Captain Cook Highway Smithfield Bypass

Construction has commenced on the $52 million Smithfield Bypass in Queensland, which aims to ease congestion on the Captain Cook Highway (CCH).

The high-profile project, funded by the Queensland Government, will divert through traffic away from the CCH and make the Smithfield roundabout safer.

Highway Albem Joint Venture will deliver the design and construction of the project.

Member for Barron River, Craig Crawford, said the project is supporting about 115 jobs for the duration of this project, and is contributing to the addition of 1000 extra jobs in the Cairns region over 2018-19.

“As part of the tender process, it was important potential contractors could demonstrate their commitment to engaging local employees and businesses,” Mr Crawford said.

“I am pleased to see these important works awarded to a business that will support our families here in the Cairns region.”

Mr Crawford said the upgrades would help reduce congestion and make life much easier on the roads.

“As the people of Cairns know all too well, the Smithfield roundabout can be heavily congested at times,” he said.

The roundabout has a crash rate three to six times higher than the Queensland average, and has previously been dubbed by insurers as the worst crash location in Cairns.

It is hoped that diverting traffic onto the new bypass will reduce the number of vehicles on the highway, improving travel times, reducing delays and lowering crash risks.

A dedicated off-road cycle path near the bypass will also improve access for bike riders in Smithfield and the surrounding areas.

Mr Crawford said the design phase for this project recommended bringing forward a future stage of the Smithfield Bypass.

“By doing this work now as part of the current construction plan, we will improve the wider road network’s functionality, improving road safety and saving costs on future works.”

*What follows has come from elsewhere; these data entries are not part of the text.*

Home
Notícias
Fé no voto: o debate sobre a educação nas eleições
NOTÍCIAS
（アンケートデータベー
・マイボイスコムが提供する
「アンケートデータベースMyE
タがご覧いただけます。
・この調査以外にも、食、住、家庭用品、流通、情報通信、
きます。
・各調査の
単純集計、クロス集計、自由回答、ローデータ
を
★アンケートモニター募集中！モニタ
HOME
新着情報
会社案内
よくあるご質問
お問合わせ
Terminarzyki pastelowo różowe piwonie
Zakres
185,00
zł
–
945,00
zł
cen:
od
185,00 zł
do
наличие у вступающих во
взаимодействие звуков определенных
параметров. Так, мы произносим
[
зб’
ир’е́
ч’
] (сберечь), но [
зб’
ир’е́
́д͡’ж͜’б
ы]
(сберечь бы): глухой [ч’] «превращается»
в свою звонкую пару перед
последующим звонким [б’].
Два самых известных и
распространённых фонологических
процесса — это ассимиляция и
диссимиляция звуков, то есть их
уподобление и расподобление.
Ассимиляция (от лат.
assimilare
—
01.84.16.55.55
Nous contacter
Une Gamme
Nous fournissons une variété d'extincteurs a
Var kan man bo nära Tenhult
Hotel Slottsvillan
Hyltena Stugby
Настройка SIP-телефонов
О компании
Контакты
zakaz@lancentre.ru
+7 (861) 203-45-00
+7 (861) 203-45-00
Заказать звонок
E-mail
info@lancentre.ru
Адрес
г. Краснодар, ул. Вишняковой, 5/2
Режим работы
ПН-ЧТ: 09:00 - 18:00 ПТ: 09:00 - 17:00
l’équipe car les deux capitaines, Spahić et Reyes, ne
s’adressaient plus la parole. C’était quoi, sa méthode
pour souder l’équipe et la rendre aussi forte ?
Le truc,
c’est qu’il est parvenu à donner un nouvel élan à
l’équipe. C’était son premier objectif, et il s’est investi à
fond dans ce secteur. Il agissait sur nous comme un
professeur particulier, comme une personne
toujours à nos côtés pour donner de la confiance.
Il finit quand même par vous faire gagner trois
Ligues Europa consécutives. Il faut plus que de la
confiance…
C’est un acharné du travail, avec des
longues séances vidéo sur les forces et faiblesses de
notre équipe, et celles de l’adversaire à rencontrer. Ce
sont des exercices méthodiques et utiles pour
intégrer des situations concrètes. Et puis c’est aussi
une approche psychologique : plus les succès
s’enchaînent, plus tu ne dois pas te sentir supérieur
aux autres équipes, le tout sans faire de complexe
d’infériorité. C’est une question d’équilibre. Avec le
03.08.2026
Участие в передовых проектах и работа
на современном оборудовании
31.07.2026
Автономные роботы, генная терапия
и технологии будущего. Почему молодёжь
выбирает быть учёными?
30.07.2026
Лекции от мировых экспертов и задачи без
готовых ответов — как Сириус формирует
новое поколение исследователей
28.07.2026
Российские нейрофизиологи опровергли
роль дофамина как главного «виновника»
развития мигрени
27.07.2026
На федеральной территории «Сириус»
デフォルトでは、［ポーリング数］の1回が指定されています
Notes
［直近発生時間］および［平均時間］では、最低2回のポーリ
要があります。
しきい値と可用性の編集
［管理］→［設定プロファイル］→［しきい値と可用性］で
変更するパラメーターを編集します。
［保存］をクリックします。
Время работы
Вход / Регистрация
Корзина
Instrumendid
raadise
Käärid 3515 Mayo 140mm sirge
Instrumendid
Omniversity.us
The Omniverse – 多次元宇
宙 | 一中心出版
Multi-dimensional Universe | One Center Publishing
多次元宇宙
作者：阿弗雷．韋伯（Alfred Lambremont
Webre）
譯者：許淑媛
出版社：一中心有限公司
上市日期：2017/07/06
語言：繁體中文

Mr Crawford said community feedback had helped form changes to the project design.

“We will continue to engage with the community and more consultation is planned in coming months,” Crawford said.

“With construction underway, we are also asking residents and commuters to slow down, keep an eye out for changed conditions and follow all directions of traffic controllers.

“I thank motorists in advance for their patience and urge everyone to drive safely during construction.”

Queensland Transport and Main Roads Minister, Mark Bailey, said the 115 jobs supported during this project was part of a much bigger and highly-successful job-creation program.

“The Palaszczuk Government has a $46 billion infrastructure program that is supporting 38,000 jobs in this year alone,” Mr Bailey said.

“In the lead up to the last election, building the Smithfield Bypass was one of the Palaszczuk Government’s major infrastructure commitments for Far North Queensland so it is pleasing to see heavy machinery on site getting the job done.”

Works are expected to finish in late 2020, weather permitting.